Subió al DIC y vio que Siobhan estaba en su mesa.

– ¿Tienes mucho que hacer?

– Esta tarde doy mi primera lección de vuelo -contestó ella levantando la mirada del ordenador.

– ¿Obsequio de Doug Brimson? -Rebus le examinó la cara mientras hablaba con ella. Ella asintió con la cabeza-. ¿Cómo te encuentras?

– No me ha quedado ninguna marca.

– ¿Han soltado ya a McAllister?

Siobhan miró el reloj que estaba encima de la puerta.

– Será mejor que lo haga yo antes que nada.

– ¿No vas a denunciarle?

– ¿Tú crees que debo hacerlo?

Rebus negó con la cabeza.

– Pero antes de dejar que se largue, quizá debieras hacerle algunas preguntas.

– ¿Sobre qué? -replicó ella recostándose en el respaldo de la silla.

– Yo tengo a Demonio Bob abajo. Dice que fue Johnson quien puso la freidora al fuego.

– ¿Ha dicho por qué? -preguntó ella abriendo un poco los ojos.

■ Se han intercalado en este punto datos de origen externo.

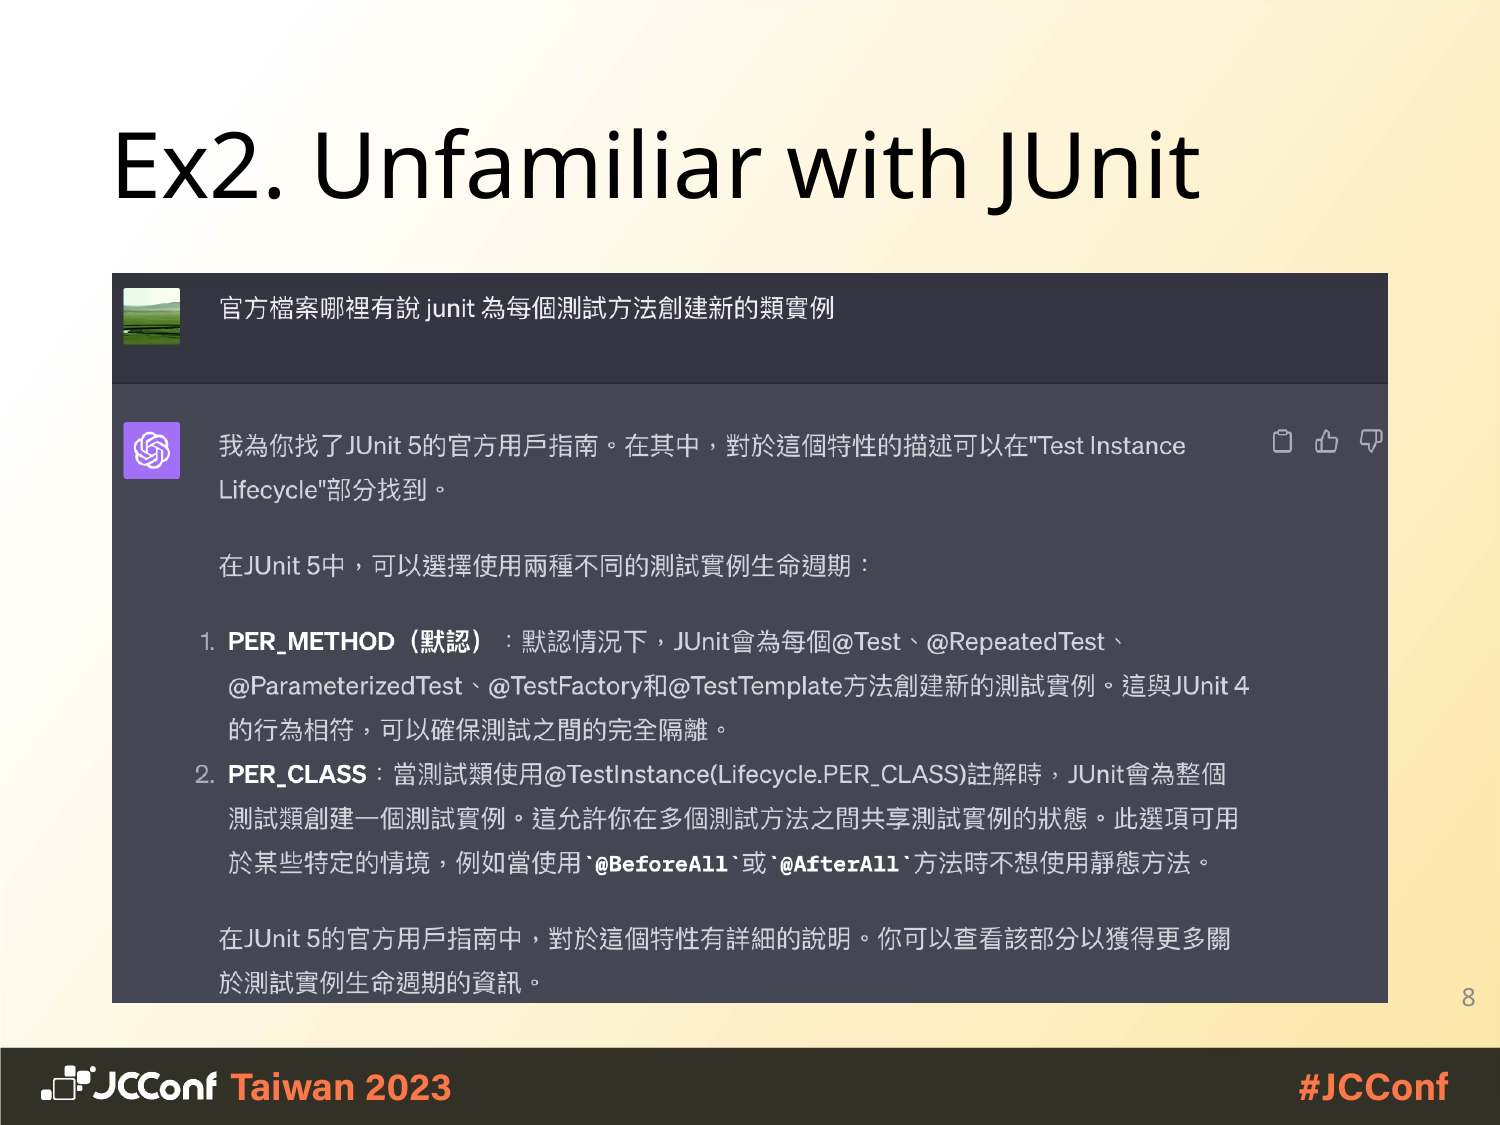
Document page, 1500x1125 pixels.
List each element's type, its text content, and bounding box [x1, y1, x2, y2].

slide_number 8 [1132, 968, 1484, 1030]
picture [0, 0, 1500, 1125]
title Ex2. Unfamiliar with JUnit [102, 59, 1398, 278]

– Tal como lo veo, pensaría que Fairstone iba a delatarle. Se habían peleado y luego alguien debió de llamar a Johnson y decirle que Fairstone estaba tomando una copa amigablemente conmigo.

– ¿Y lo mató simplemente por eso?

– Debía de haber un motivo para preocuparse -replicó Rebus encogiéndose de hombros.

– ¿Pero no sabes cuál?

– Aún no. A lo mejor sólo pretendía asustar a Fairstone.

– ¿Y crees que ese Bob es el eslabón que falta?

– Creo que conseguiré que hable.

– ¿Y dónde encaja McAllister en tu hipótesis?

– No lo sabremos hasta que tú pongas en práctica con él tus estupendas dotes detectivescas.

Siobhan deslizó el ratón por la esterilla para guardar el archivo.

– Veré qué puedo hacer. ¿Quieres estar presente?

Rebus negó con la cabeza.

– Tengo que volver al cuarto de interrogatorios.

– ¿Para tener esa conversación con el adlátere de Johnson? ¿Es oficial?

– Digamos que oficial-oficiosa.

– En ese caso debería estar presente alguien más -dijo ella mirándole-. Cumple el reglamento por una vez en tu vida.

Rebus sabía que tenía razón.

– Si quieres, espero a que tú termines con el barman -dijo.

– Muy amable por tu parte -replicó Siobhan mirando alrededor. Vio que Davie Hynds hablaba por teléfono y anotaba algo-. Davie es tu nombre. Es un poco más flexible que George Silvers.

Rebus miró hacia la mesa de Hynds, que había acabado de hablar por teléfono y colgaba ya mientras anotaba algo. El joven agente notó que le miraban y levantó la vista enarcando una ceja. Rebus le hizo una seña con el dedo para que se acercara. No conocía bien a Hynds y casi no había trabajado con él, pero se fiaba de la opinión de Siobhan.